▸ EXERCISE MATERIAL:

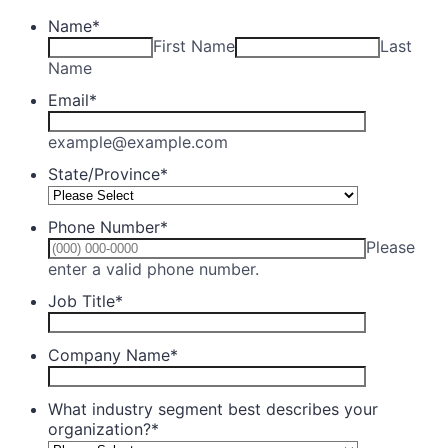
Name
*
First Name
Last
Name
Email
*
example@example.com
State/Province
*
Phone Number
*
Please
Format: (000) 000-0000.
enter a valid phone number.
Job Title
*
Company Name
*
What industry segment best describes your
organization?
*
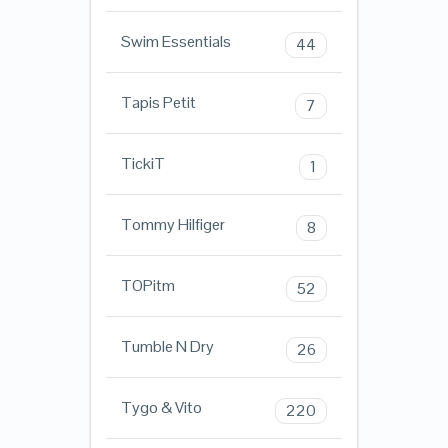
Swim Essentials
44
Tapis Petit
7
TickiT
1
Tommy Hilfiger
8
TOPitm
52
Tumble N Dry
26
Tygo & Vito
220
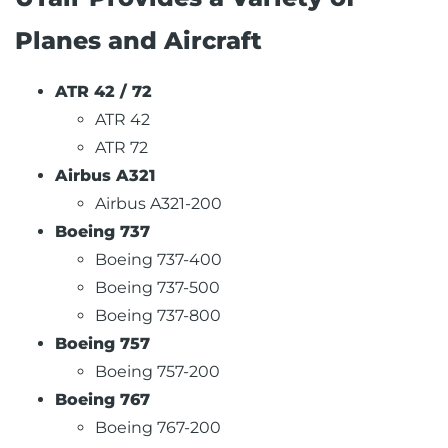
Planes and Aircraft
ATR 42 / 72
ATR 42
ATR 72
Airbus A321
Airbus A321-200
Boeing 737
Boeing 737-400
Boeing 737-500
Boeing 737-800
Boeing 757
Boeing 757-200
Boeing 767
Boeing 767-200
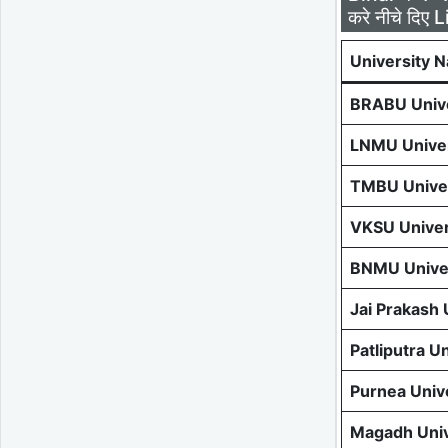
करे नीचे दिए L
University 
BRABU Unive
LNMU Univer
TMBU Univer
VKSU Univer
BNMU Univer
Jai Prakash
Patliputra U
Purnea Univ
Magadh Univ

▸ WHAT IS NEEDED: Repeat the data in full and exactly. Omit pictures.

▸ REPLY TO THE EXERCISE:
Name
*
First Name
Last
Name
Email
*
example@example.com
State/Province
*
Phone Number
*
Please
Format: (000) 000-0000.
enter a valid phone number.
Job Title
*
Company Name
*
What industry segment best describes your
organization?
*
Swim Essentials
44
Tapis Petit
7
TickiT
1
Tommy Hilfiger
8
TOPitm
52
Tumble N Dry
26
Tygo & Vito
220
Planes and Aircraft
ATR 42 / 72
ATR 42
ATR 72
Airbus A321
Airbus A321-200
Boeing 737
Boeing 737-400
Boeing 737-500
Boeing 737-800
Boeing 757
Boeing 757-200
Boeing 767
Boeing 767-200
करे नीचे दिए L
University 
BRABU Unive
LNMU Univer
TMBU Univer
VKSU Univer
BNMU Univer
Jai Prakash
Patliputra U
Purnea Univ
Magadh Univ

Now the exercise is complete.